Geben Sie den unten stehenden Text über Alex Katz vollständig und unverändert aus.

====== Vorliegender Text ======

Wer ist Alex Katz? Ein ewiger Optimist, der sich dazu bekennt, desinteressiert an Politik zu sein. Eine Randfigur, die sich den Modediktaten innerhalb des Kunstbetriebs stets entzog, aber eine Schwäche für die Darstellung modischer gekleideter Leute kultiviert. Wer diesem Künstler, der zu Unrecht als Trittbrettfahrer der Pop Art heruntergespielt wurde, begegnet, nimmt zunächst seine Schüchternheit wahr. Aber auch eine Zufriedenheit mit sich und seinem Lebenswerk. Mit fast 80 Jahren, denen er die ganze Kraft der Kunst entgegensetzt, ist er einer der letzten Überlebenden jener Kämpfe, die seine Generation in den 50er Jahren gegen das Gegenständliche führte. Einer, der als Maler den Schein als Wirklichkeit par excellence würdigt und mit dem Begriff des Dekorativen keinerlei Probleme hat, weil dessen Harmonie jeden Inhalt überflüssig macht. Der die alltäglichen Dinge in Farben überführt.

====== Bereitgestellte Daten ======

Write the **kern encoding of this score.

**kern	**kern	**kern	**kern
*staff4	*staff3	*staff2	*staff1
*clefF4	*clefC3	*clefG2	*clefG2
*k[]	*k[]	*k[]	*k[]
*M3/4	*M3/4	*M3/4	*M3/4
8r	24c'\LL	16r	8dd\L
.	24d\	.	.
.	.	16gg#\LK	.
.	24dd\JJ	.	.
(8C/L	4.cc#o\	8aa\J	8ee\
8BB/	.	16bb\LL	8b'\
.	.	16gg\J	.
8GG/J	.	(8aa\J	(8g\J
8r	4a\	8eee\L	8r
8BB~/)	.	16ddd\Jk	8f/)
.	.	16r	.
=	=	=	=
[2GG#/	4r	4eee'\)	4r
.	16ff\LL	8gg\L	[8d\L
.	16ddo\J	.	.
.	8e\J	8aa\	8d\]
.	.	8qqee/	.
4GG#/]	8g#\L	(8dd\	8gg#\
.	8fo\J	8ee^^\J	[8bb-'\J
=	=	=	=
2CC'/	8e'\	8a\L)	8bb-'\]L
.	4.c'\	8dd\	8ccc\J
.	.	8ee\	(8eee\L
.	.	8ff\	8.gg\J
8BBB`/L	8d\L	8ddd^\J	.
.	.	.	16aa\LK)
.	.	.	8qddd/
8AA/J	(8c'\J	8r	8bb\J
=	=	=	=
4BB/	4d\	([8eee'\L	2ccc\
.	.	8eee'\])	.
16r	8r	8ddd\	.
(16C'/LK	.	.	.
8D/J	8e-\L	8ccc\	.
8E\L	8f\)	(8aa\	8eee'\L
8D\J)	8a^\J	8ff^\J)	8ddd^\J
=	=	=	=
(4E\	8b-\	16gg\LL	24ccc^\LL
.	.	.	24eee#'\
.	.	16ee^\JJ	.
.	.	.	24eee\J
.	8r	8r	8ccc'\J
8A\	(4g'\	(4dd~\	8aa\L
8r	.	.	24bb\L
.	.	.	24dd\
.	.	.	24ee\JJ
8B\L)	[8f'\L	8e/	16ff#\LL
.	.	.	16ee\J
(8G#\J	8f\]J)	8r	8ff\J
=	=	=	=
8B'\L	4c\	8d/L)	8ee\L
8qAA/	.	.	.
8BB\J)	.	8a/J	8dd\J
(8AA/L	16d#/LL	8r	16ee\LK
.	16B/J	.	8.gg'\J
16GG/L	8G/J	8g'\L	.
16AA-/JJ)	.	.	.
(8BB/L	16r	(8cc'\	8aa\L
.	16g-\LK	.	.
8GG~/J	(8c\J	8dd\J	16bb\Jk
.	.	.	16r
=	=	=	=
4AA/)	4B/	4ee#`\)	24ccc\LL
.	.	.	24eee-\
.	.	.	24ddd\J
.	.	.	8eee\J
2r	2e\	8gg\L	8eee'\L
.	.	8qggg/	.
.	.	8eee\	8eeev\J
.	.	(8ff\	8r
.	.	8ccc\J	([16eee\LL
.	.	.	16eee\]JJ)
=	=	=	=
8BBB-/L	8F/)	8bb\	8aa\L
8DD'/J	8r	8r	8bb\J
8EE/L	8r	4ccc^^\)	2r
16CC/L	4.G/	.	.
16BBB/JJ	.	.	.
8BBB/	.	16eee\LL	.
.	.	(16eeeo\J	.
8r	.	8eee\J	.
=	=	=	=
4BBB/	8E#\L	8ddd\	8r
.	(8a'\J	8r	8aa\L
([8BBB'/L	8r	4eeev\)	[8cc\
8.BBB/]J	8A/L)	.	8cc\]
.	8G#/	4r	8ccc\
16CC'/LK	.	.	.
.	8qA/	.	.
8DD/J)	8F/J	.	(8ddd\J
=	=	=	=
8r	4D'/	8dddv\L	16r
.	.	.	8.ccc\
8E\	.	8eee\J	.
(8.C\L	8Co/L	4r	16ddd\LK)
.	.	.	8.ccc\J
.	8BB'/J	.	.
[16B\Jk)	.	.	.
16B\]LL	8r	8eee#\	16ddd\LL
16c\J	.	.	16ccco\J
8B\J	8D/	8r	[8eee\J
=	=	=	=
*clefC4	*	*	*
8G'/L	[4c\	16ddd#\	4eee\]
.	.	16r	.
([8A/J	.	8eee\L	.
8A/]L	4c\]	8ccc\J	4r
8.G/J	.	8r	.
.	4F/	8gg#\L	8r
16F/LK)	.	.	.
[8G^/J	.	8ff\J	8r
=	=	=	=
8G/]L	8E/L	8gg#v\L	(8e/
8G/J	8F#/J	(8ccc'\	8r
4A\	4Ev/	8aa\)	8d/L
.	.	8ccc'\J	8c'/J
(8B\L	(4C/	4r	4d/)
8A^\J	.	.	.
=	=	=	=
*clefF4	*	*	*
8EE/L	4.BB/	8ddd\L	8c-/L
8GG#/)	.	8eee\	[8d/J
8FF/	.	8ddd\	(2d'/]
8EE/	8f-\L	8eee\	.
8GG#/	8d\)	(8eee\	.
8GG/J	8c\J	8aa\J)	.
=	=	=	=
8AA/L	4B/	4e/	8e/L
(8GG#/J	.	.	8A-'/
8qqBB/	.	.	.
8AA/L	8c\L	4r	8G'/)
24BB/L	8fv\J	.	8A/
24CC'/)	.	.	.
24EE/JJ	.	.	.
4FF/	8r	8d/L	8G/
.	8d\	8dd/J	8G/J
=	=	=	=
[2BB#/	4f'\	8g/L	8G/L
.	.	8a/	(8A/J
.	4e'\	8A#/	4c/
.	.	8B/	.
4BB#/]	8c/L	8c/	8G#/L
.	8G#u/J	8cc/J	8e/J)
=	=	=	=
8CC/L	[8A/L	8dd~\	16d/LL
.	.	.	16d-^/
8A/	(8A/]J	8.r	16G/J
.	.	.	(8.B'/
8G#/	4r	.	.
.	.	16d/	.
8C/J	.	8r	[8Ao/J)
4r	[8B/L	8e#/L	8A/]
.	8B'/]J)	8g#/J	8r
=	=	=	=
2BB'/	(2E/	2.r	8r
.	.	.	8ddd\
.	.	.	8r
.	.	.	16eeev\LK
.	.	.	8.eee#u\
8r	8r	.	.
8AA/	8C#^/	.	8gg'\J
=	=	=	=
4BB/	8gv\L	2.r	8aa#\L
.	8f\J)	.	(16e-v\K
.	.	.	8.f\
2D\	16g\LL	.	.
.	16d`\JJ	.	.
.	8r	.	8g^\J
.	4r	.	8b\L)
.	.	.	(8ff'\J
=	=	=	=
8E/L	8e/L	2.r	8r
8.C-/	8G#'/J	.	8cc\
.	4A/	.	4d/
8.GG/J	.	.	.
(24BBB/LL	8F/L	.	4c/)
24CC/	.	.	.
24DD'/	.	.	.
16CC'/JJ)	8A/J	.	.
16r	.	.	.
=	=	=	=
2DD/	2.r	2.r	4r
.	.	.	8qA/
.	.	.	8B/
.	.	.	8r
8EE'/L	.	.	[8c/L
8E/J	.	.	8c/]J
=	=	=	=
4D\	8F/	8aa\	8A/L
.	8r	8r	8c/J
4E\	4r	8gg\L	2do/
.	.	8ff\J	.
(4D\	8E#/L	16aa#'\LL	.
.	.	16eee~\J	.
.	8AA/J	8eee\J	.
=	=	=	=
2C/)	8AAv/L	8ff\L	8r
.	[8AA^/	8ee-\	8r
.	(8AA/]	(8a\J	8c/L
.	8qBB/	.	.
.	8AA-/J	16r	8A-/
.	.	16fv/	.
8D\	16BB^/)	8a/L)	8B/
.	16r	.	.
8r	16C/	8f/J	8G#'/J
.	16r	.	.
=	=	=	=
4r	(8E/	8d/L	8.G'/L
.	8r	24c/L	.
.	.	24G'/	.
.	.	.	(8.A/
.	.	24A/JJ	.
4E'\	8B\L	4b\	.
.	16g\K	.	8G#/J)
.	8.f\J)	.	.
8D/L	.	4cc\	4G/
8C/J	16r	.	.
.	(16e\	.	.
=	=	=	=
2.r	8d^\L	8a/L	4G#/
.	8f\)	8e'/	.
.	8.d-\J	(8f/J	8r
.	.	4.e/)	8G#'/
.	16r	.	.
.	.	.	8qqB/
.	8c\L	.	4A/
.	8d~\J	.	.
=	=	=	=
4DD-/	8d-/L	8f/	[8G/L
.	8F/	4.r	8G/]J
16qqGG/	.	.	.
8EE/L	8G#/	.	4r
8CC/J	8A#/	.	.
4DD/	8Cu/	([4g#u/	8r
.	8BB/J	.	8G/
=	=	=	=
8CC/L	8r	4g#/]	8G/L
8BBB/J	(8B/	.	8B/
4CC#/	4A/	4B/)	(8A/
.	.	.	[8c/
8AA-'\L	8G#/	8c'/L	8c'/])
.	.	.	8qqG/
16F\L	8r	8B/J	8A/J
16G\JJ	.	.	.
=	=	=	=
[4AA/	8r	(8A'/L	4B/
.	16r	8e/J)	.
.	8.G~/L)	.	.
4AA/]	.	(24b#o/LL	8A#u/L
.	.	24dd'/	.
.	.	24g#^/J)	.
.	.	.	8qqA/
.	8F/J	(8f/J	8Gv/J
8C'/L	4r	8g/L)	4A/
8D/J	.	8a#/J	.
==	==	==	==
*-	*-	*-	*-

======

* Antwort:
Wer ist Alex Katz? Ein ewiger Optimist, der sich dazu bekennt, desinteressiert an Politik zu sein. Eine Randfigur, die sich den Modediktaten innerhalb des Kunstbetriebs stets entzog, aber eine Schwäche für die Darstellung modischer gekleideter Leute kultiviert. Wer diesem Künstler, der zu Unrecht als Trittbrettfahrer der Pop Art heruntergespielt wurde, begegnet, nimmt zunächst seine Schüchternheit wahr. Aber auch eine Zufriedenheit mit sich und seinem Lebenswerk. Mit fast 80 Jahren, denen er die ganze Kraft der Kunst entgegensetzt, ist er einer der letzten Überlebenden jener Kämpfe, die seine Generation in den 50er Jahren gegen das Gegenständliche führte. Einer, der als Maler den Schein als Wirklichkeit par excellence würdigt und mit dem Begriff des Dekorativen keinerlei Probleme hat, weil dessen Harmonie jeden Inhalt überflüssig macht. Der die alltäglichen Dinge in Farben überführt.